LoopJam, a collaborative dance floor for music creation

In 2011, we proposed LoopJam (see, an interactive installation that features a sound map with audio loops organized by similarity of timbre using MediaCycle and a Microsoft Kinect depth-sensing camera so as to map the visitors' positions to cursors on the map hovering sounds with audio feedback, loops being synchronized in terms of tempo by the sound engine. A few people from the audience can thus carefully select sounds and collaboratively create an "improvised music composition". Organization by similarity proves itself to be useful since audio loops from similar instruments tend to be grouped together, hence small movements of visitors would provide a slight variation in terms of content in the sound rendering. This installation revisits the artist to audience relation and interaction since the DJ or curator of the installation responsible with choosing the sound library to be browsed within the installation can select her/his trademark sounds conveying a personalized musical identity.

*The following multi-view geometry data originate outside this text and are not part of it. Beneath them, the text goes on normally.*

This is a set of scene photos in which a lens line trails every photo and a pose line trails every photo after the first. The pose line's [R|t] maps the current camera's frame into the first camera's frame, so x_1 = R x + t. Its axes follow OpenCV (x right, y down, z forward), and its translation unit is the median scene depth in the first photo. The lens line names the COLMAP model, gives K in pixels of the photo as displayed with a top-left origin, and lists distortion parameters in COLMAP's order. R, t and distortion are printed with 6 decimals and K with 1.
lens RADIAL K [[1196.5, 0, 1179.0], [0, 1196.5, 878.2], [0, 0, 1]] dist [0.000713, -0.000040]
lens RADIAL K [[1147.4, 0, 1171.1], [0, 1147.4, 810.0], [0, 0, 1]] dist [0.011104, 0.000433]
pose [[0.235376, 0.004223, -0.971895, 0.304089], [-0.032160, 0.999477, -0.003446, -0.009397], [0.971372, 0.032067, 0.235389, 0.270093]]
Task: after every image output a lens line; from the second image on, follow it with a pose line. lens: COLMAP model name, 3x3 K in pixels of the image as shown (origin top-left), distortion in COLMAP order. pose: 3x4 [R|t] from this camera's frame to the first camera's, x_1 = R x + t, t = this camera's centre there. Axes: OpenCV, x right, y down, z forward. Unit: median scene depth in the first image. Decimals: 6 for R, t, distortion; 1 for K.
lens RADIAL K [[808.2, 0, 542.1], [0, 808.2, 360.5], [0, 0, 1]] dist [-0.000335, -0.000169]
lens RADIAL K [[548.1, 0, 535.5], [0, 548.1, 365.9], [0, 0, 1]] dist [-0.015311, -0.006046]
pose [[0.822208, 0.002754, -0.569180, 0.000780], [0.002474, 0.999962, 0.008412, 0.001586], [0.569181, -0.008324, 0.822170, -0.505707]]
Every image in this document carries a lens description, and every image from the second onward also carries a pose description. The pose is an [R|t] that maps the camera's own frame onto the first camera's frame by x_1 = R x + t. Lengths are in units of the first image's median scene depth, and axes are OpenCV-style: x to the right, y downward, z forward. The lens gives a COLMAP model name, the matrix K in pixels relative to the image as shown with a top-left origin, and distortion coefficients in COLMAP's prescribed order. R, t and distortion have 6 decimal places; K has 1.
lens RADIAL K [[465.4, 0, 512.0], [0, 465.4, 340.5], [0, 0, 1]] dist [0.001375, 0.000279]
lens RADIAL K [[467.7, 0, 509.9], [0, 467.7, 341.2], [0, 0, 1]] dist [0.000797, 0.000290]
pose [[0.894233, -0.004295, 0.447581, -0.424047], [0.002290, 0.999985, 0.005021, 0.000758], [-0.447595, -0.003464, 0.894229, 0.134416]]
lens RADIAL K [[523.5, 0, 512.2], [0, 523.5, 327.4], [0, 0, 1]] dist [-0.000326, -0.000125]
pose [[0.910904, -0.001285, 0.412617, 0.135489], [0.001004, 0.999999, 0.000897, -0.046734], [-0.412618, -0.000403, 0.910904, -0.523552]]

Conclusions and perspectives

This paper provided a brief overview of artistic works making use of content- or semantic-based organization by similarity of media databases. Two main disciplines are seen as beneficial from requiring media content similarity: media preservation and documentation, and (realtime) media recomposition.

The described works use one single media type for the content-based analysis. Combining features from multiple media should enhance the robustness of the representation, for instance using both the video and soundtrack in the case of film documentation so as to analyze the relation between image and sound, in parallel to expert interpretation models, [7] using interactive summaries. Similarly, when classifying music albums, the visual artworks from the album, the textual description, and the lyrics might add be relevant as well to sort and organize a collection.

Regarding media recomposition, alternative and engaging interaction methods might be investigated to browse media collections in realtime (particularly for DJs and VJs), such as query by sketching to retrieve visual elements from a database while drawing, or query by whistling or beatboxing to create musical content.

These practises will certainly take advantage from advances in scientific fields such as multimedia information retrieval.


The authors have been supported in a great extent by the numediart long-term research program centered on Digital Media Arts (, funded by Région Wallonne, Belgium (grant 716631). The authors wish to thank other past, present and indirect contributors to the MediaCycle framework, particularly Damien Tardieu, Thierry Ravet and Julien Leroy.

References and Notes: 
  1. L. Manovich, The Language of New Media (Cambridge, MA: The MIT Press, 2001), ISBN: 978-0-26-213374-6.
  2. D. Hofstadter, Gödel, Escher, Bach: an Eternal Golden Braid (New York: Basic Books, 1979), ISBN: 0-465-02685-0.
  3. S. Marchand-Maillet, D. Morrison, E. Szekely, and E. Bruno, "Interactive Representations of Multimodal Databases," in Multimodal Signal Processing - Theory and Applications for Human-Computer Interaction, ed. J. Thiran, F. Marqués. and H. Bourlard, 279-307 (San Diego, CA: Academic Press, 2010), ISBN-13: 978-0-12-374825-6.
  4. V. Vesna, ed., Database Aesthetics: Art in the Age of Information Overflow (Minnesota: University of Minnesota Press, 2007), ISBN-13: 978-0-8166-4118-5.
  5. C. Frisson, S. Dupont, X. Siebert, T. Dutoit and B. Macq, "DeviceCycle: rapid and reusable prototyping of gestural interfaces, applied to audio browsing by similarity," in Proceedings of the New Interfaces for Musical Expression++ (NIME++), 2010.
  6. D. Tardieu, X. Siebert, B. Mazzarino, R. Chessini, J. Dubois, S. Dupont, G. Varni, and A. Visentin, "Browsing a dance video collection: dance analysis and interface design," in Journal on Multimodal User Interfaces 4, No. 1 (2010): 37–46.
  7. M. Chion, Audio-vision: sound on screen (New York: Columbia University Press, 1994), ISBN: 0-231-07898-6.